Lead, Audit and Assurance in United States at Jobgether

This position is posted by Jobgether on behalf of a partner company. We are currently looking for a Lead, Audit and Assurance in the United States.

This is a senior, highly technical assurance leadership role responsible for defining and executing the organization’s audit, controls, and governance strategy across a complex cloud-native environment. The Lead, Audit and Assurance will serve as the primary authority on external audits, internal audit maturity, and enterprise control effectiveness, ensuring the organization remains continuously audit-ready. This role combines deep technical expertise with strategic leadership to modernize audit processes through automation, AI, and continuous control monitoring. You will partner closely with engineering, security, and product teams to embed controls directly into systems and workflows, reducing manual effort while increasing accuracy and transparency. A key part of this role is driving regulatory readiness across multiple frameworks and ensuring alignment with evolving compliance expectations. This position is ideal for an experienced audit leader who thrives at the intersection of technology, risk, and transformation.

• Own and lead all external audit and assurance activities (including SOC 2, PCI DSS, ISO 27001, HIPAA, and client/regulatory audits), acting as the primary liaison with external auditors.
• Design and mature a scalable internal technical audit program, including methodologies, testing approaches, scoping standards, and reporting frameworks.
• Maintain and evolve enterprise risk and control mappings within the GRC platform, ensuring alignment with regulatory, contractual, and technical requirements.
• Drive the transformation toward continuous assurance through automation, AI-enabled testing, and real-time control monitoring to ensure audit readiness at all times.
• Identify, evaluate, and implement AI and automation solutions across the assurance lifecycle, including governance of internal AI systems and related risks.
• Partner with engineering and product teams to embed control design directly into systems, pipelines, and architecture from the outset.
• Oversee remediation tracking for audit findings and control gaps, ensuring risk-based prioritization and executive-level visibility.
• Deliver executive-ready reporting, dashboards, and assurance insights, and represent the organization in audits, client due diligence, and regulatory discussions.
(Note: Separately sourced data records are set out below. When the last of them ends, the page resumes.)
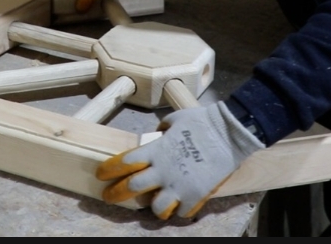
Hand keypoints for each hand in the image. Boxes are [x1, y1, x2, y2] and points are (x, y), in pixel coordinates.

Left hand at [96, 101, 263, 218]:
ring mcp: (179, 185)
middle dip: (115, 194)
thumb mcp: (175, 119)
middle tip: (108, 196)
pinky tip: (180, 205)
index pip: (124, 162)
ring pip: (155, 208)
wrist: (230, 132)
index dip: (109, 169)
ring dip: (152, 207)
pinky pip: (181, 212)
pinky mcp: (195, 196)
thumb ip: (162, 130)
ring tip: (153, 206)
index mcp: (156, 150)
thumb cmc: (203, 121)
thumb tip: (158, 134)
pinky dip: (179, 210)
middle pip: (131, 188)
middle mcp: (163, 170)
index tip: (101, 173)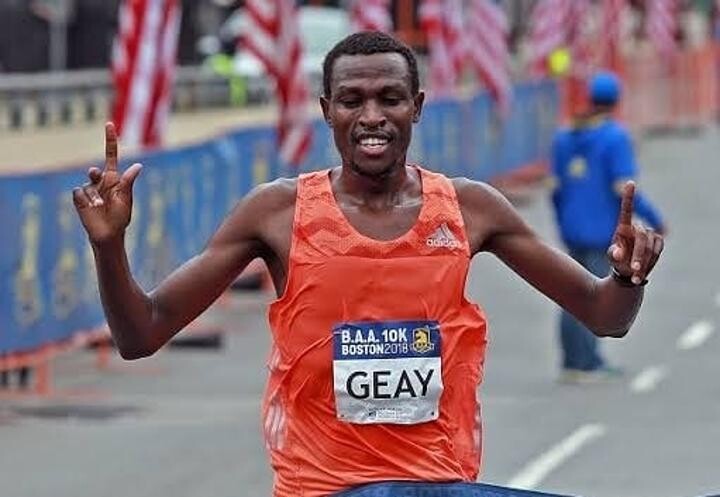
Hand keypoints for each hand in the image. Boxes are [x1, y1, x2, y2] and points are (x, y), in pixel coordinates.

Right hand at [72, 122, 142, 244]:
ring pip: (88, 184)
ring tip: (100, 206)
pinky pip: (79, 192)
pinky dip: (86, 199)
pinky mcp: (79, 197)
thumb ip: (128, 181)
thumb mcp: (126, 198)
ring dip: (95, 196)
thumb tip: (138, 165)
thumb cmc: (120, 217)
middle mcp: (100, 181)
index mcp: (114, 179)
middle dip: (95, 174)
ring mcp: (89, 189)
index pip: (111, 155)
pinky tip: (91, 208)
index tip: (109, 124)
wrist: (108, 234)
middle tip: (96, 175)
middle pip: (95, 171)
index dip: (110, 140)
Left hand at [607, 181, 663, 284]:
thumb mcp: (612, 257)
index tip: (630, 182)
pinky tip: (642, 272)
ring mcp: (649, 234)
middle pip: (641, 238)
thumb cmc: (617, 260)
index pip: (627, 210)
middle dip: (639, 255)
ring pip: (650, 246)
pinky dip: (651, 262)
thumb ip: (613, 254)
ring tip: (636, 276)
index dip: (629, 197)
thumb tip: (619, 253)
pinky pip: (657, 250)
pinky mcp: (658, 241)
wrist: (627, 270)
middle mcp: (637, 227)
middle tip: (634, 270)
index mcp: (623, 227)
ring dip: (645, 262)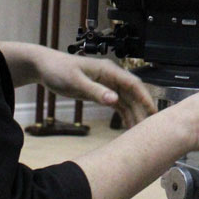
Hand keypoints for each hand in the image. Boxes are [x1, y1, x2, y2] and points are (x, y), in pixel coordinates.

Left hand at [35, 49, 155, 127]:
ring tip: (140, 131)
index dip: (144, 97)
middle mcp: (112, 76)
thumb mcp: (75, 82)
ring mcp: (107, 84)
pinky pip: (117, 103)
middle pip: (133, 93)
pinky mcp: (101, 91)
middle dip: (142, 108)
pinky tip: (128, 125)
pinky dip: (124, 113)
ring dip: (134, 113)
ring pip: (126, 100)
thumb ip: (95, 91)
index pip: (132, 84)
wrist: (45, 67)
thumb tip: (115, 100)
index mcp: (108, 70)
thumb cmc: (59, 71)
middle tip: (150, 128)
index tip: (153, 112)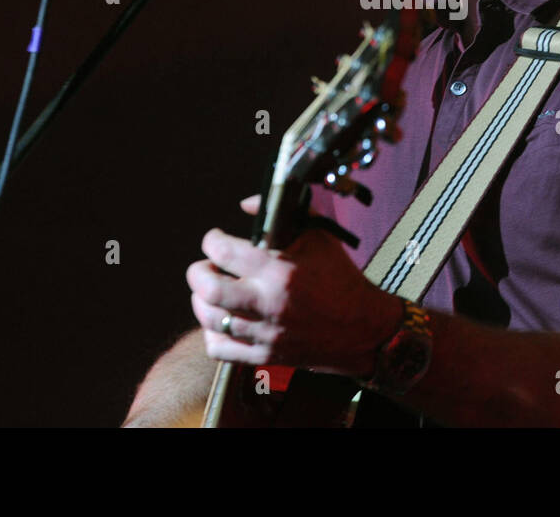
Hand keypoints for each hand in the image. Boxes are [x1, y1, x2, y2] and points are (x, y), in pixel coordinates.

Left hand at [187, 196, 401, 376]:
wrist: (362, 327)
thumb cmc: (340, 279)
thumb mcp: (319, 235)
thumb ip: (284, 213)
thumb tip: (247, 204)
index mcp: (280, 270)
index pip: (224, 251)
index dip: (212, 240)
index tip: (215, 239)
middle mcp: (269, 302)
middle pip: (208, 288)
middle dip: (198, 271)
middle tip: (206, 266)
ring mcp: (265, 332)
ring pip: (209, 318)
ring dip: (201, 300)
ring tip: (211, 290)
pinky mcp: (265, 355)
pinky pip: (220, 348)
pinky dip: (212, 333)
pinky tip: (222, 319)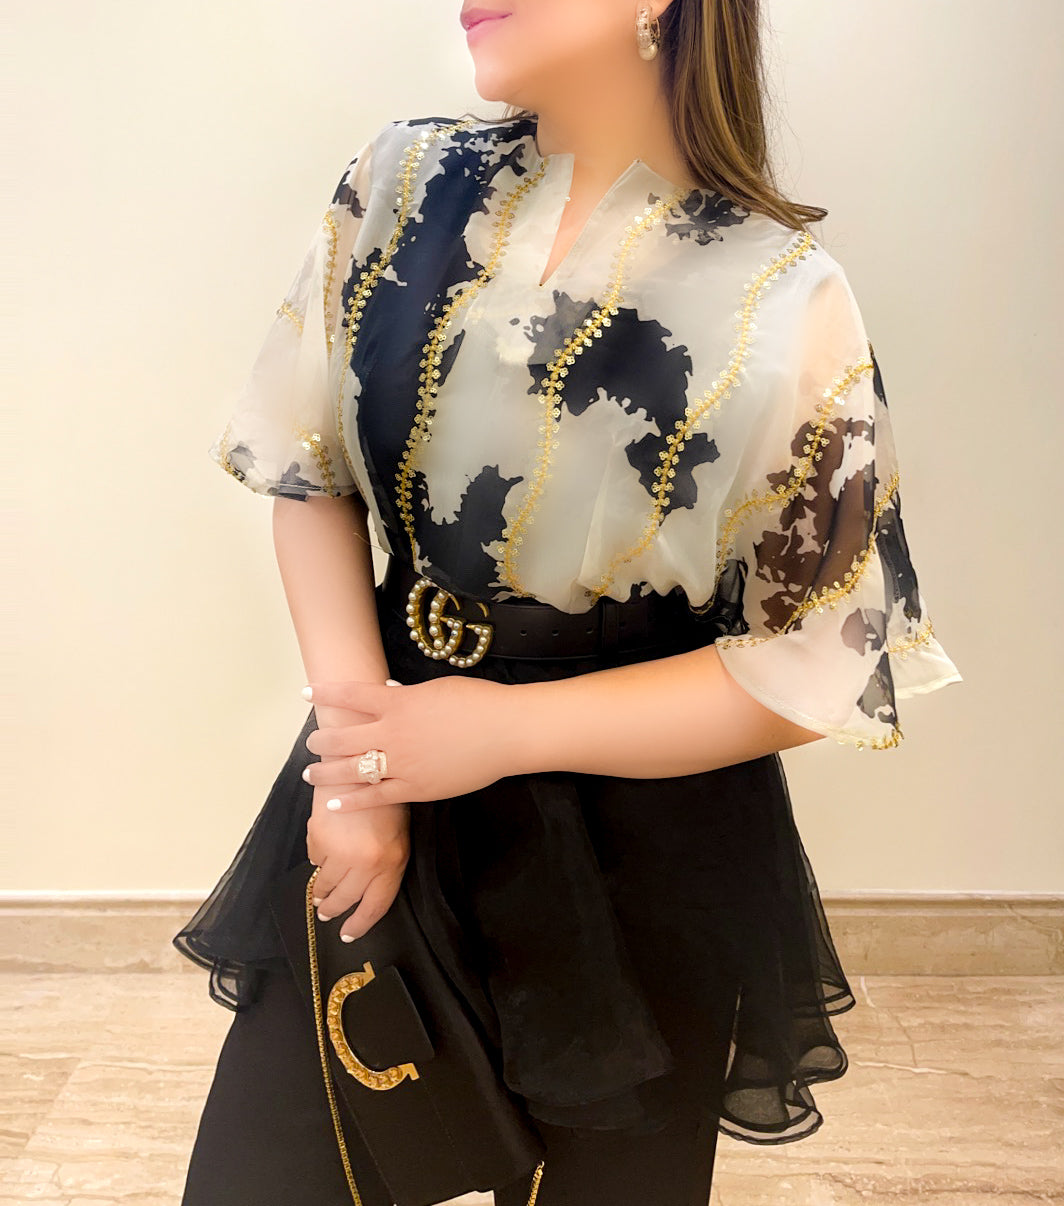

• 8+ years of progressive experience in audit, information assurance, or GRC within regulated industries such as fintech, financial services, or healthcare.
• At least 3+ years in a senior individual contributor or lead role with ownership of external audit programs and assurance strategy.
• Proven experience managing SOC 2, PCI DSS, ISO 27001, or similar compliance frameworks with consistently strong audit outcomes.
• Hands-on expertise with modern GRC platforms (e.g., AuditBoard, Drata, Vanta, ServiceNow GRC, OneTrust, or equivalent), including control mapping and automation.
• Strong technical understanding of cloud-native environments (AWS, Azure, GCP), CI/CD pipelines, IAM, encryption, logging, and Infrastructure-as-Code.
• Demonstrated ability to design and implement automated, continuous control monitoring and transform manual audit processes into scalable systems.
• Working knowledge of AI/ML systems, including governance, model risk, data lineage, and emerging regulatory considerations.
• Strong communication and stakeholder management skills with the ability to influence engineering, security, and executive leadership teams.
• Relevant certifications such as CISA, CISM, CRISC, or similar are strongly preferred.

• Competitive annual salary ranging from $140,000 to $160,000.
• Fully remote work environment with limited travel requirements (approximately 12 days per year).
• Comprehensive health, dental, and vision insurance coverage.
• Paid time off and standard company holidays.
• Retirement savings plans and additional financial wellness benefits.
• Opportunity to shape and modernize enterprise-wide audit and assurance strategy in a cloud-native organization.
• Exposure to cutting-edge AI, automation, and continuous assurance technologies.
• Collaborative, innovation-driven culture focused on trust, experimentation, and continuous improvement.